Zillow tried to apply artificial intelligence to an entrepreneurial pursuit that has long been the province of mom-and-pop operations: buying, fixing up and flipping single-family homes. With its access to capital, a nationwide data base of home values, and a brokerage license, the company hoped to consolidate and streamline a highly fractured business.

But to the relief of flippers and brokers across the U.S., Zillow now admits it got schooled. The house on Russet Street shows what can happen when a high-tech firm gets its hands dirty in a business that is local and specific to each market.

“There is a sense of relief and satisfaction understanding that this business is not something that can be done digitally,” says Hector L. Garcia, a principal broker at John L. Scott Real Estate. “It is a face-to-face seeing that people are making the biggest financial decision of their lives, and that should be done with trusted servants.”

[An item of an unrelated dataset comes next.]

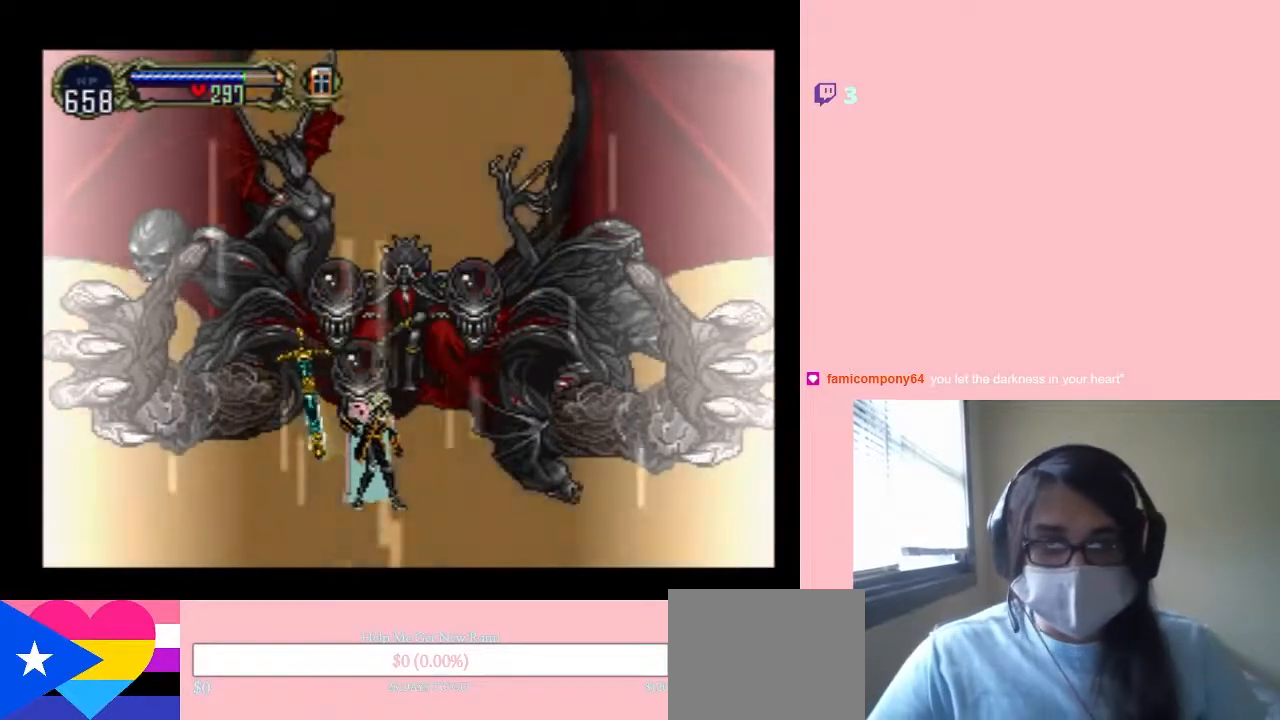
Gameplay with a controller (Nintendo layout); each line is a JSON object with the inputs held at the frame after it. "events" lists button and stick changes between this image and that frame as [ms after this image, input, new state], when the widget could be followed in between. Not read: L2 L3 R2 R3.
{"buttons": [], "left_stick": "center", "right_stick": "center", "events": []}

Neighbors of the Russet house agree.

“It’s like Amazon moving in across the street,” says Andrew Harrison, 43. “I don’t really care for that idea.”

It’s odd for a house to sit vacant in Portland’s red-hot real estate market. Between September 2020 and September 2021, the average price of a residence in Portland increased by 17.5%, from $485,200 to $570,200.

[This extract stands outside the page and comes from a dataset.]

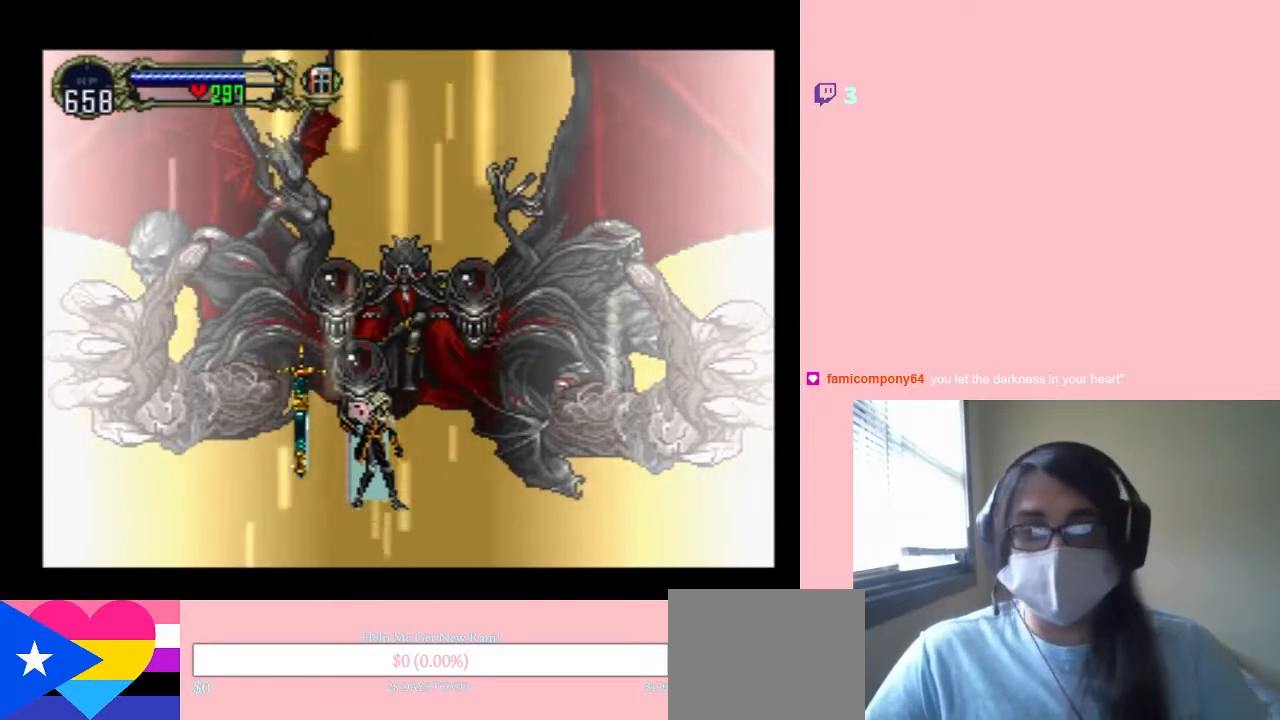
{"buttons": [], "left_stick": "center", "right_stick": "center", "events": []}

Housing supply is low—with only 3,344 active residential listings in September. That’s about half the number of homes that were on the market in September 2019.

But Zillow still has a lot of inventory to offload.

Zillow bought 151 homes in Multnomah County between March 5 and Oct. 5, according to the county assessor’s office. The company has sold only 22 of those homes, with the most recent being sold Oct. 1.

Most of the sales resulted in modest profits, ranging from $300 to $44,471. On six of the houses, however, Zillow lost money—between $400 and $24,700.

Brokers say the homes that Zillow owns and is now trying to sell in Portland have not depressed the overall market for single-family homes, simply because Zillow does not own enough homes to weigh the market down.

“Compared to the bulk of transactions that the combined workforce of Oregon realtors does compared to Zillow,” says John L. Scott’s Garcia, “I think it’s just a drop in the bucket.”

Zillow claims to offer the same personal experience as local realtors. A company representative told WW it has responded to neighbors’ concerns in Piedmont.

“Every market we have Zillow Offers in, we have a local broker partner that was established in the area before that we basically team up and they sell our homes and take care of our homes in the same way that they always have in the community,” says Matt Kreamer, a Zillow spokesman. “We sell them in exactly the same way any brokerage in town would sell them, and we use a local brokerage.”

But exiting the homes sales business could be painful.

The house in Piedmont exemplifies Zillow’s exuberance. Zillow bought the property in July for $661,600 and put it back on the market in September for $681,900. After two months, Zillow lowered the price to $609,900, $51,700 less than what the company had paid for it.

The house is now off the market while Zillow fixes damage caused by a break-in.

“[The house] looks wonderful on the outside, but it doesn’t look as wonderful as the asking price,” says Dawn Panttaja, 62, a neighbor. “I think people drive by and they sort of laugh.” (The assessed value of the home for tax purposes is $180,390, and the assessor pegs the market value at $496,790. Both values usually lag behind what buyers are willing to pay.)

Conventional real estate brokers keep close watch on the homes they have for sale, walking through them with prospective buyers and generally keeping an eye on them. One of the ways Zillow sought to save money was by reducing labor costs: Prospective buyers could access homes on their own using a Zillow app to visit without a broker.

In practice, neighbors of the house in Piedmont say, that meant low security and easy access for squatters.

“[People] can get right in the back,” notes Panttaja.

Harrison agrees with her safety concerns. “I know that there were needles in the garage,” he says. “There’s been food and people showering in [the house] and camping in the back.”

Harrison is fed up with having Zillow as a neighbor.

“I have two kids,” he says. “I’d like there to be actual neighbors [across the street] as opposed to transients.”